First, let me clear up one small fact: Matthias Mehl is married. This will come as shock to some of the men who e-mailed the psychologist after reading his research showing that men and women are equally talkative.

These men dismissed his work with a wave of the ring-bearing hand. "Clearly, you aren't married," they wrote. "I'm married and let me tell you that women do talk more."

Pity poor Mehl. By disproving the notion that women were the Chatty Cathys of the species, the University of Arizona researcher had thrown science up against stereotypes. He'd put mere math up against myth.

This story began as an attempt to put a number on the chat gap between men and women. One pop psychologist after another claimed a gap of immense proportions. They said that women used 20,000 words per day to men's 7,000. Or 7,000 words a day to men's 2,000.

If tongues were not tied, they were hard-wired by gender. If men were from Mars and women from Venus, Mars was a taciturn planet and Venus was positively garrulous.

But Mehl decided to count. Some 400 college students were equipped with recording devices. It turned out, both men and women use roughly 16,000 words a day. By contrast, the range among individuals was huge. The Chattiest Carl used 47,000 words, the Silentest Sam 700.

This got the media attention allotted to a myth-busting, man-bites-dog story on a slow news day. News? Did I say news? Mehl may have been the first who actually counted, but he was by no means the first to challenge the chat gap.

Indeed, a survey of 70 prior studies of men, women and chatter is about to be published by UC-Santa Cruz psychologist Campbell Leaper. This survey also shows no consistent gap in talkativeness.

Now let's acknowledge that there is a difference between the quantity and quality of words. Linguistics professor Deborah Tannen has long written about men's "report-talk" and women's "rapport-talk." Leaper notes that in some of the studies he reviewed, mothers were more likely to talk with their children than were fathers. If the subject was impersonal or problem-solving, men took up more of the airwaves. If it was personal, women did.

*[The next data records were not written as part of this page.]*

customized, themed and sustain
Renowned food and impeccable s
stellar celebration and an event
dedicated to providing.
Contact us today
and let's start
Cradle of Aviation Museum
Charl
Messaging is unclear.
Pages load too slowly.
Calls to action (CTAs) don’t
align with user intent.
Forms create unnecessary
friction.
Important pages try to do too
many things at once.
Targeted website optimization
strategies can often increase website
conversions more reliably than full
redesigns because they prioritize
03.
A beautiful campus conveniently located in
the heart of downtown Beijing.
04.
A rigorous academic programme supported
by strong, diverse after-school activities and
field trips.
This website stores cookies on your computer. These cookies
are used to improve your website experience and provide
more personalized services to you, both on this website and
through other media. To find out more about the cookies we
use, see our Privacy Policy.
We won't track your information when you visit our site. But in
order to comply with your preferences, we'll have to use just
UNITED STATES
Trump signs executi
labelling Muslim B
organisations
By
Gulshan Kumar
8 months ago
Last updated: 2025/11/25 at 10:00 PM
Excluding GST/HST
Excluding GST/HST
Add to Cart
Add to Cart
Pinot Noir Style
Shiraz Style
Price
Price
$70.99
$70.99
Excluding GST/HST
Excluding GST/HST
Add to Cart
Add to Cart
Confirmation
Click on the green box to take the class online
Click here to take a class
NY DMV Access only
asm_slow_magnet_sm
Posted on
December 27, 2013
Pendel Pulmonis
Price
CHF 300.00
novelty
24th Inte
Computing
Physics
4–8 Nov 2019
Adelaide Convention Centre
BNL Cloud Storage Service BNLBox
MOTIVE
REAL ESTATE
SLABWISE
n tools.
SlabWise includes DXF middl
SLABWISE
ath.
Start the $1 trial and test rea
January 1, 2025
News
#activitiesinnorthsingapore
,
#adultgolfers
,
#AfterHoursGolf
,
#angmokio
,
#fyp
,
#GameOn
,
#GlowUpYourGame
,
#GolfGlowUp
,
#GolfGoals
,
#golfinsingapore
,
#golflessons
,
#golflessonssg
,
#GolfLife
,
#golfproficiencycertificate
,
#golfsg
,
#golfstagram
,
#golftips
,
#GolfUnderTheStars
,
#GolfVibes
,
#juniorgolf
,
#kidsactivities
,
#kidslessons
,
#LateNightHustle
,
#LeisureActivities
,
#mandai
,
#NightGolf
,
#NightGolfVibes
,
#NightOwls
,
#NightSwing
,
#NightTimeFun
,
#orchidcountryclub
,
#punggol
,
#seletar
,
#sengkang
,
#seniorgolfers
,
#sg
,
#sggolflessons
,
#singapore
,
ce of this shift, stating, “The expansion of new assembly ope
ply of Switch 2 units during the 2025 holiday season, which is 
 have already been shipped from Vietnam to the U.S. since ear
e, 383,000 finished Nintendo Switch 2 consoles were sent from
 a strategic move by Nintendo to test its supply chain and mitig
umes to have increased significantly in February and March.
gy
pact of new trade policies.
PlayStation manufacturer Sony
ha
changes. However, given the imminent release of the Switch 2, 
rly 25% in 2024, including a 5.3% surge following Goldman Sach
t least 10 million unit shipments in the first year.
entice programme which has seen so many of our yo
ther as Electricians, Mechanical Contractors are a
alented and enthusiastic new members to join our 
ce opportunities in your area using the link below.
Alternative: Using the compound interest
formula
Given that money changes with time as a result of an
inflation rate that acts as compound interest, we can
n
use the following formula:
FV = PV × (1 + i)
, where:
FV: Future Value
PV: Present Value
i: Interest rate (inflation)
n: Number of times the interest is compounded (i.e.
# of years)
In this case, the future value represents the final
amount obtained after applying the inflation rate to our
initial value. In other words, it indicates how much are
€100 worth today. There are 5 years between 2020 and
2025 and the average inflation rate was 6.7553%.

But in every situation, our similarities are far greater than the differences. So I've been wondering, when did you last hear a cry of "Vive La Similarite"?

The chat gap is tenacious because it's what University of Pennsylvania phoneticist Mark Liberman calls "an equal-opportunity prejudice." On the one hand, he says, "There are people with negative attitudes toward women who see it as showing women are empty-headed chatterboxes and men are serious." (See the e-mailers above.) But he adds, "There's another group who sees women as socially oriented, verbally adept makers of connections and men as tool-oriented, cold-hearted, unconnected loners."

Whichever you pick, the equal-opportunity prejudice is a bulwark against change. In public life, it's easy to tag any woman who speaks up as speaking too much. In private life, wives are supposed to accept the taciturn as masculine. "Men can go home and not talk to their wives," says Leaper. "It's teaching wives to accept that he's a cave man at heart."

So here we go, once more into this breach, bearing numbers. They support the much less marketable truth about men and women that psychologist Janet Hyde whimsically describes this way: "Men are from North Dakota and women are from South Dakota."

I have no idea how long the math will trump the myth. But for now, Mehl has given us something to talk about. At around 16,000 words per day per man ... and per woman. Now, is anybody out there studying how much we listen?